HSAs are subject to annual contribution limits. For persons with HSA-eligible self-only HDHP coverage for all of 2020, the maximum contribution is $3,550. An HSA-eligible family HDHP plan allows for a $7,100 annual contribution for 2020. If you are above the age of 55 then you are eligible for a $1,000 catch-up contribution.
A distinction that should be made is that HSAs are individual accounts, they are not joint HSAs. HSA accounts themselves are specific to the individual, but an HDHP plan that is HSA-eligible can render multiple individuals covered under the same HDHP plan, HSA-eligible. What this means is that if spouses are covered under a family HDHP plan that is HSA-eligible, both spouses can have an HSA account. However, they are still limited to the family contribution limits of $7,100 per 2020.
There are rules that govern HSA contribution limits, we recommend you work with an advisor to determine what the limits are depending on the type of HDHP plan. For example, spouses covered by separate self-only HDHP plans, each can contribute to the maximum, self-only limit to their respective HSAs, but they can not make up for any contribution shortfalls of the other spouse. Navigating these rules can help to avoid the 6% excess contribution penalty.
How to use an HSA account to its maximum benefit?
There are a few different ways to use your HSA. The first would be to use the account for qualified medical expenses. Or, if you are older than 65, an HSA can be used as an IRA alternative.
Qualified Medical Expenses
If you use the account for medical expenses you truly do get the trifecta of tax benefits. The money you contribute to the HSA is tax-deductible, it grows tax-deferred, and the withdrawals are tax-free. The goal is to contribute every year you are eligible and allow the funds in the account to compound and grow. The benefit of the HSA is not fully realized if you empty the account every year.
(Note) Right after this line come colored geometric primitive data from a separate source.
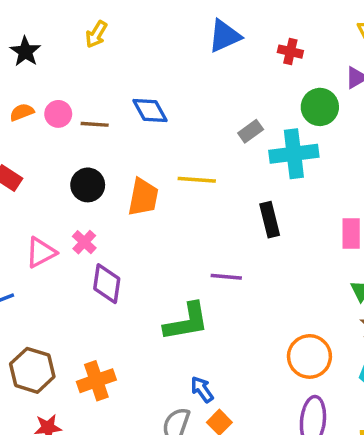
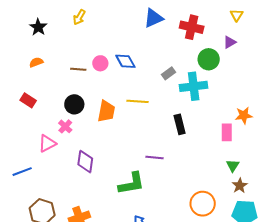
red cross: (290, 52) -> (192, 27), size x1.6
blue diamond: (150, 110) -> (125, 61), moved
pink circle: (58, 114) -> (100, 63), moved
pink cross: (84, 242) -> (65, 126), moved

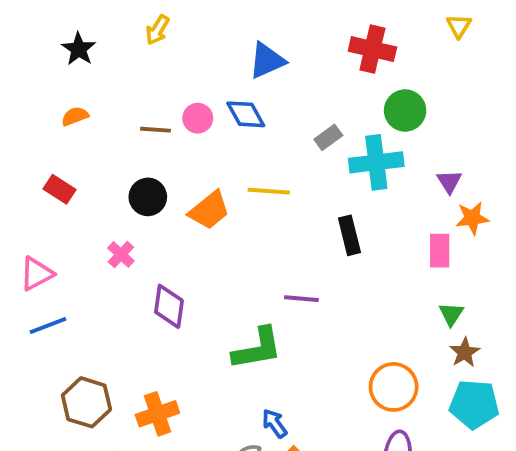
blue triangle: (153, 18) -> (267, 61), moved
purple triangle: (230, 42) -> (449, 182), moved, turned -32
orange trapezoid: (106, 111) -> (209, 210), turned 40
pink cross: (65, 126) -> (121, 254), moved
pink triangle: (47, 143) -> (36, 274), moved

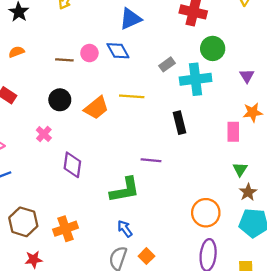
purple triangle: (449, 182) -> (247, 76), moved
blue arrow: (275, 423) -> (125, 229), moved

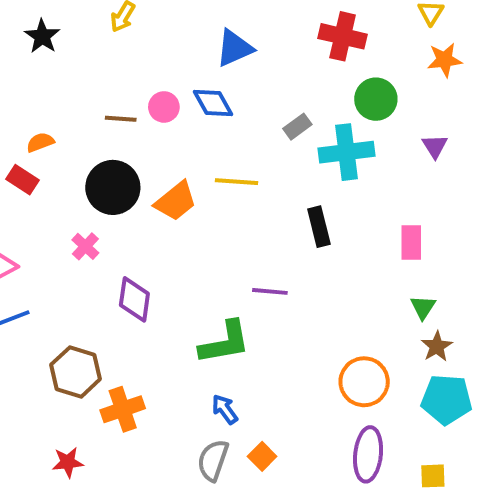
orange semicircle: (16, 52) -> (40, 142), moved
black circle: (60, 100) -> (113, 187), size x1.4
orange star: (253, 112) -> (445, 60), moved
brown hexagon: (23, 222) -> (76, 372), moved

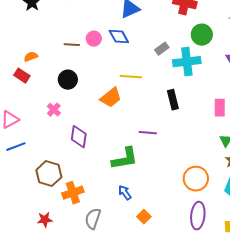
black circle: (113, 187) -> (68, 80), size x0.7
orange trapezoid: (176, 201) -> (111, 98), moved
gray semicircle: (213, 460) -> (93, 219), moved

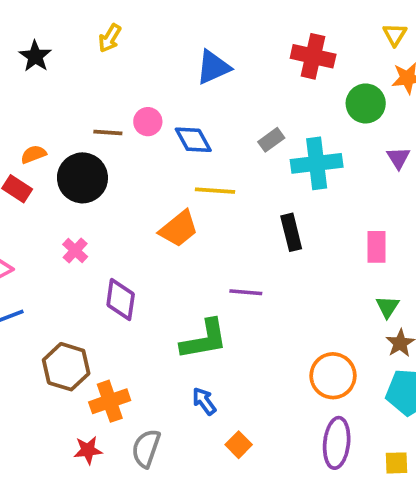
green circle: (202, 35) -> (366, 103), moved
blue diamond: (119, 37) -> (193, 140), moved
black circle: (68, 80) -> (82, 178), moved, size x1.4
red star: (45, 220) -> (88, 450), moved

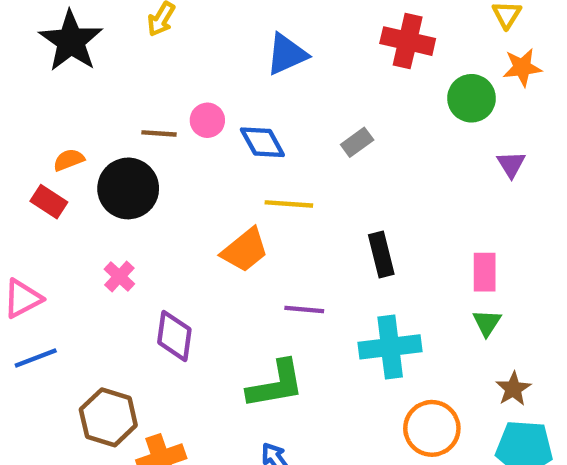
black star: (35, 56) -> (71, 41), size x1.6
cyan cross: (317, 163) -> (390, 347), moved
purple line: (246, 292) -> (304, 310), moved
green triangle: (387, 307) -> (487, 323), moved

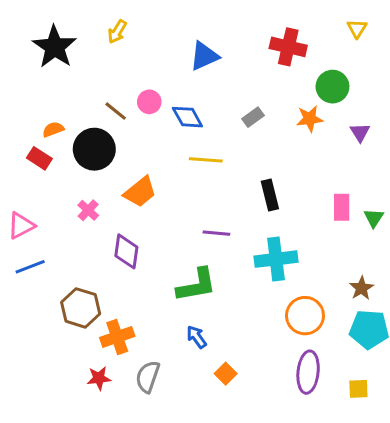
orange star: (522, 67) -> (310, 119), moved
brown line: (159, 133) -> (116, 111), turned 35
orange trapezoid: (245, 250) -> (140, 192), moved
green triangle: (487, 323) -> (374, 218), moved

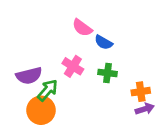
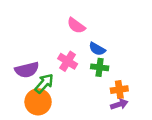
blue semicircle: (103, 42) -> (97, 49), moved
orange cross: (141, 92) -> (119, 90), moved
purple arrow: (145, 109) -> (119, 104), moved

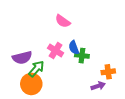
blue semicircle: (97, 49) -> (74, 47), moved, turned 40
orange cross: (119, 90) -> (108, 72), moved

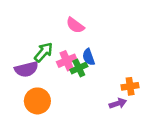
pink cross: (56, 51) -> (67, 61), turned 35
green cross: (82, 56) -> (79, 68), moved, turned -32
green arrow: (36, 69) -> (43, 52), moved

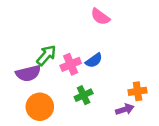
pink semicircle: (75, 25) -> (100, 17), moved
blue semicircle: (89, 57) -> (94, 60), turned -105
green cross: (79, 68) -> (84, 95), moved

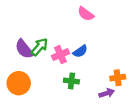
purple semicircle: (28, 73) -> (24, 49), moved, turned 65
green cross: (84, 95) -> (71, 81), turned 32
orange circle: (40, 107) -> (19, 83), moved

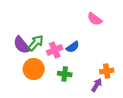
pink semicircle: (86, 14) -> (95, 19), moved
orange circle: (19, 83) -> (34, 69), moved
purple arrow: (107, 93) -> (97, 85), turned -40

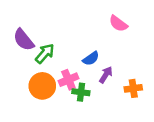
purple semicircle: (22, 45) -> (24, 40), moved
pink cross: (55, 50) -> (68, 80), moved
purple arrow: (97, 85) -> (106, 75), moved

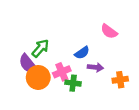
pink semicircle: (118, 24) -> (109, 31), moved
purple semicircle: (24, 40) -> (28, 64), moved
purple arrow: (106, 75) -> (96, 67), turned 64

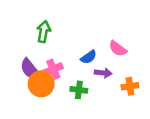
pink semicircle: (109, 31) -> (118, 49), moved
green arrow: (40, 48) -> (44, 32), moved, turned -30
pink cross: (62, 72) -> (53, 69), moved

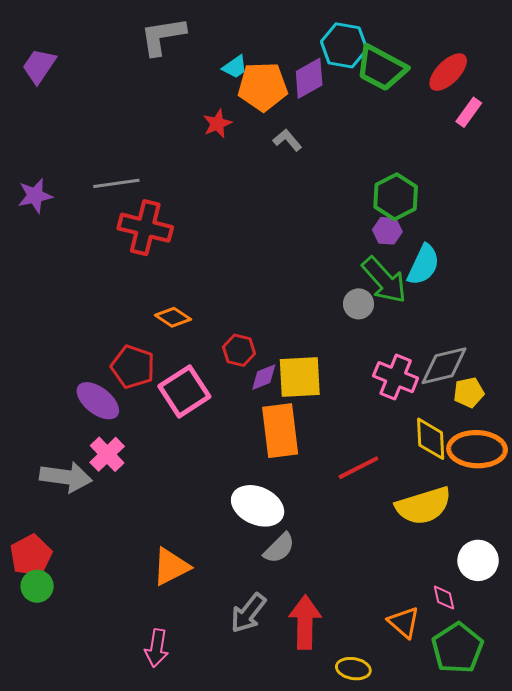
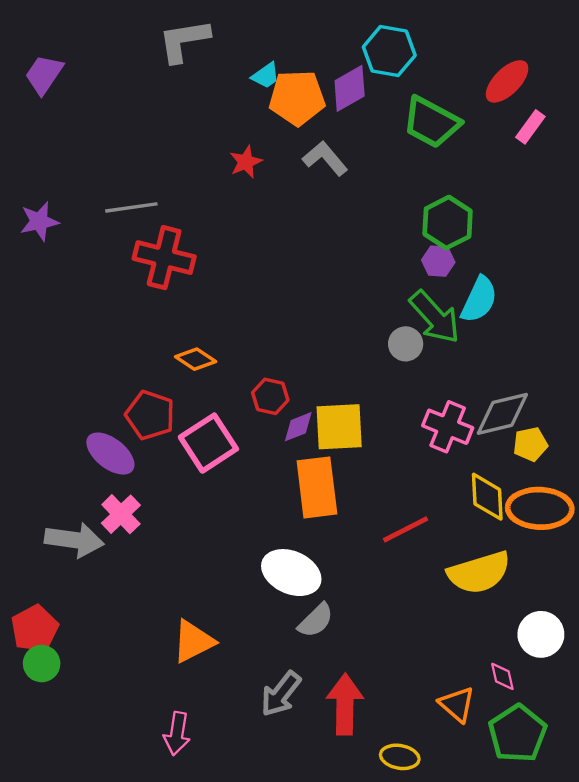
green trapezoid: (381, 68) -> (431, 122), moved
red star: (217, 124) -> (246, 162), moved
gray L-shape: (287, 140) -> (325, 158), size x1.4

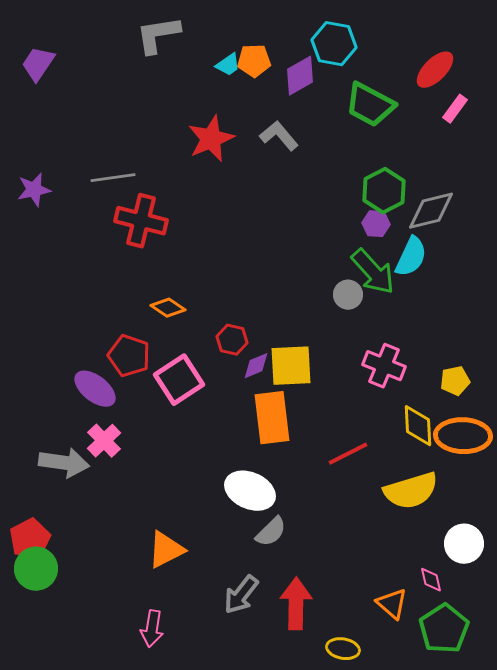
orange pentagon: (297, 98) -> (254, 61), moved, size x0.7
red star: (246, 162) -> (211, 139), size x1.6
gray diamond: (502, 414) -> (431, 211), moved
green circle: (42, 664) -> (36, 569), size x1.4

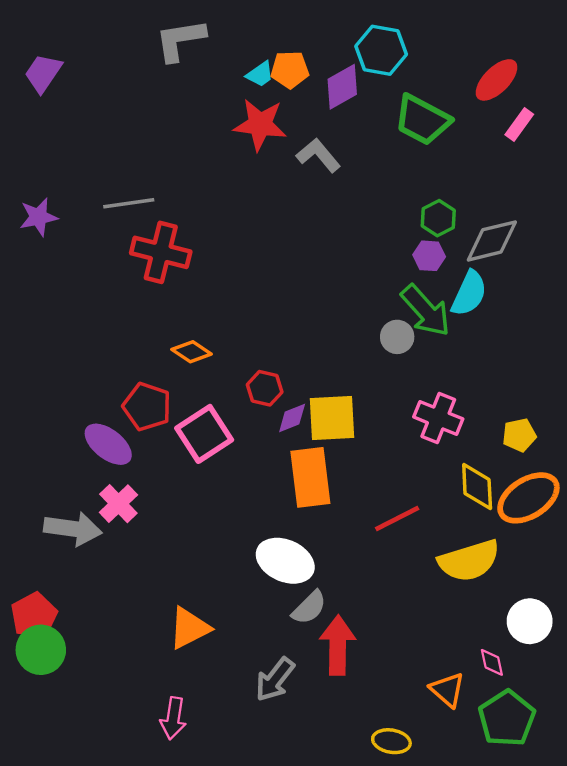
red star: (211, 139) -> (260, 124), moved, turned 30
green hexagon: (384, 191) -> (438, 218), size x0.7
orange ellipse: (463, 436) -> (528, 498), turned -34
red arrow: (296, 604) -> (338, 645), moved

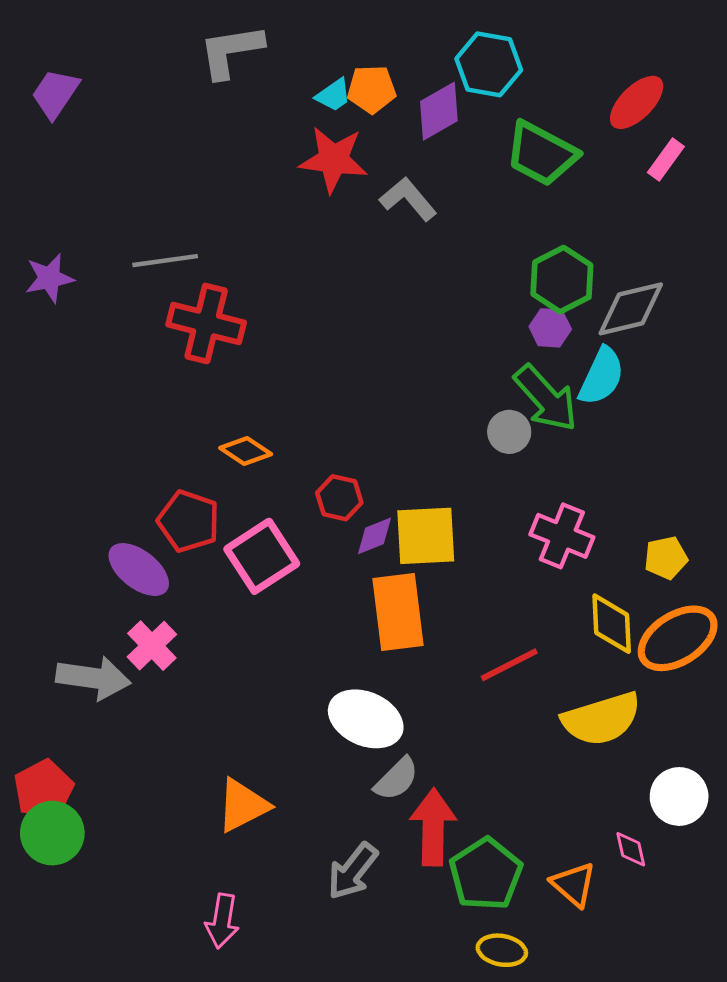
green hexagon: (438, 218) -> (562, 280), size x1.4
green pentagon: (507, 718) -> (486, 874), moved

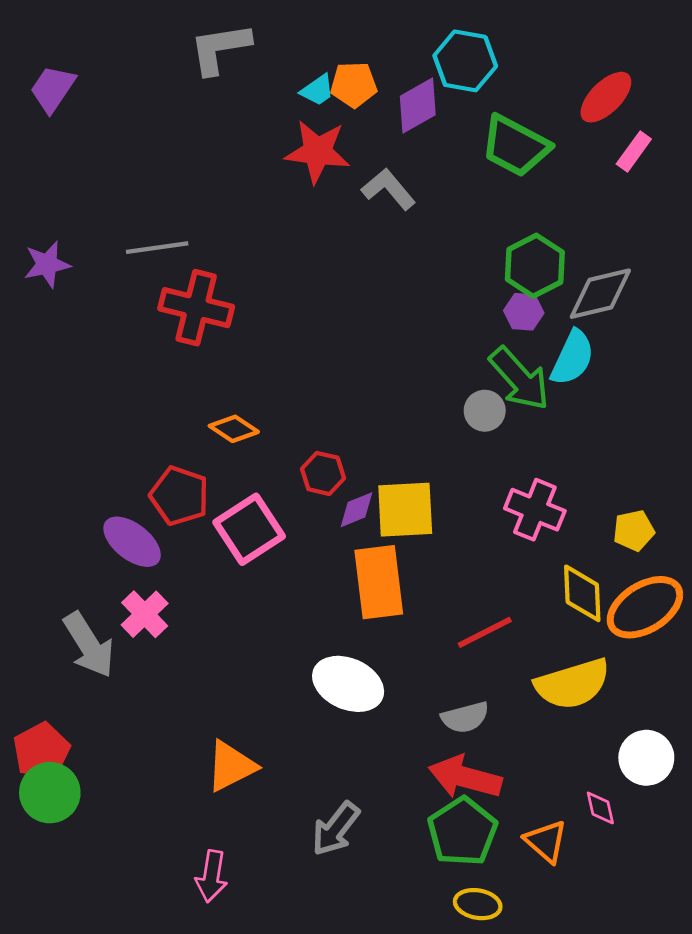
gray arrow: (93, 678) -> (89, 645), turned 50
gray semicircle: (396, 779) -> (465, 717), moved, turned 30
red arrow: (433, 827) -> (465, 777), moved, turned -76

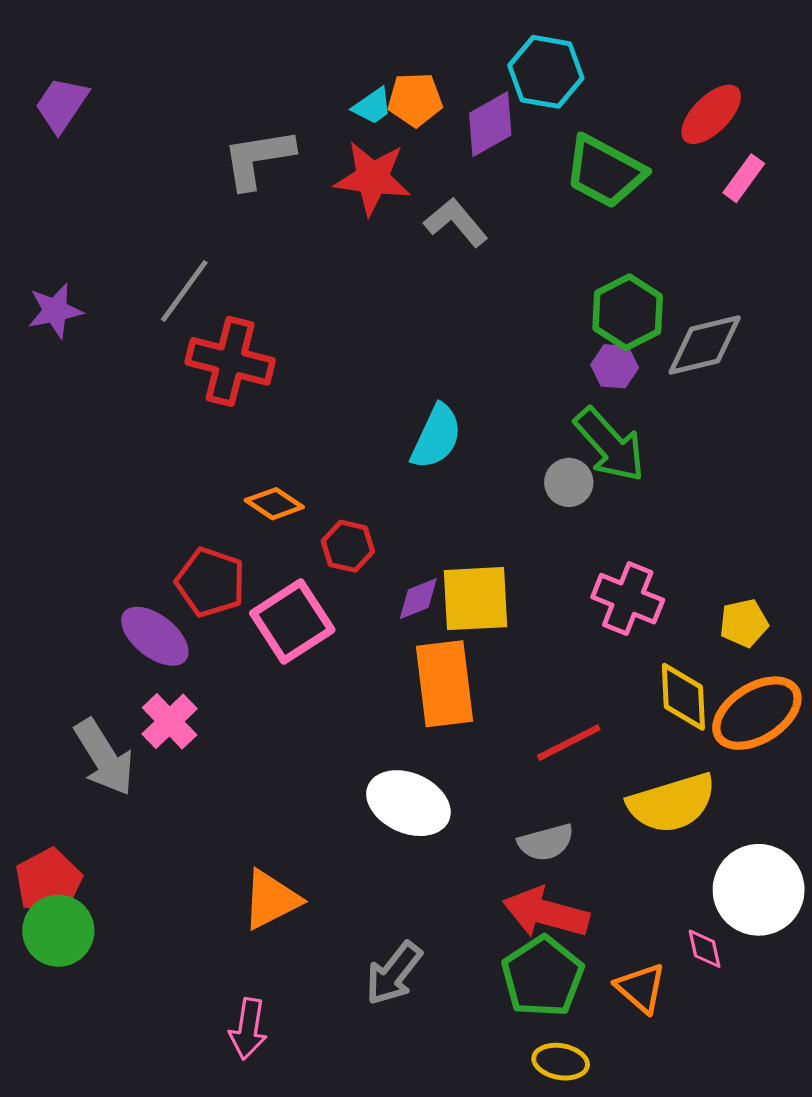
gray L-shape: (220, 48) -> (258, 159), moved
gray line: (157, 248) -> (184, 291), turned -46
cyan semicircle: (572, 358) -> (436, 437), moved
red hexagon: (323, 473) -> (348, 546), moved
white circle: (646, 758) -> (759, 890), size x1.4

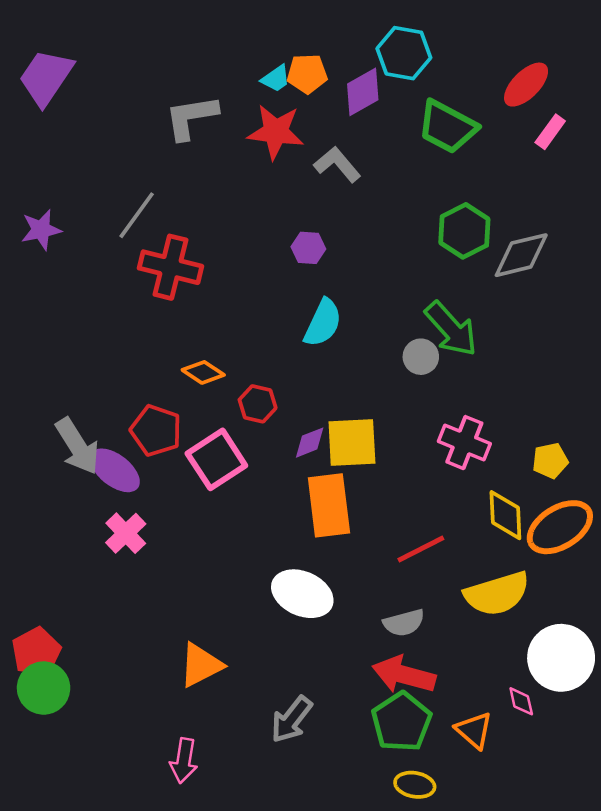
purple trapezoid: (62, 105) -> (46, 77), size x1.4
purple hexagon: (615, 366) -> (308, 248), moved
gray arrow: (104, 757) -> (77, 446), moved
If you are lucky and healthy enough to not have to use your HSA throughout your lifetime, and you still have a balance at age 65, you receive some added benefits. Once you reach the age of 65 the 20% penalty on withdrawals not used for qualifying medical expenses goes away. This means you are eligible to take withdrawals from the HSA and that are only taxable, very similar to a Traditional IRA. The difference is that an HSA is not subject to Required Minimum Distributions as an IRA is. You can still keep the HSA until a medical expense arises, which would be tax-free, or to pass to the HSA beneficiary.
We recommend working with an advisor to determine the best contribution strategy when adding to an HSA. Depending on the period of life a family is in, there are more benefits to adding either to the older or younger spouse’s HSA.
What happens to an HSA when the account owner dies?
If the beneficiary listed on the HSA is the spouse of the original HSA owner, the spouse can simply take the HSA as their own. This means the HSA will still have the same tax treatment but be in the name of the surviving spouse.
If the beneficiary listed is anyone other than the spouse of the original HSA owner, the HSA account ceases to be treated as an HSA as of the date of the owner’s death. Any remaining funds in the account are treated as distributed to the beneficiary on the date of death and are taxable to the beneficiary in the year of the original owner’s death.
If the beneficiary is the original owner’s estate, the remaining value of the HSA will be included in the decedent’s income in the year of death.
Managing health care costs is an important part of any long term plan. By maximizing contributions to HSA accounts and making sure those contributions are made correctly and in the best possible manner. One can truly take advantage of the triple tax benefit. HSAs can benefit those in their high-income years just as much as those in retirement. They are a viable option in any plan and should not be overlooked.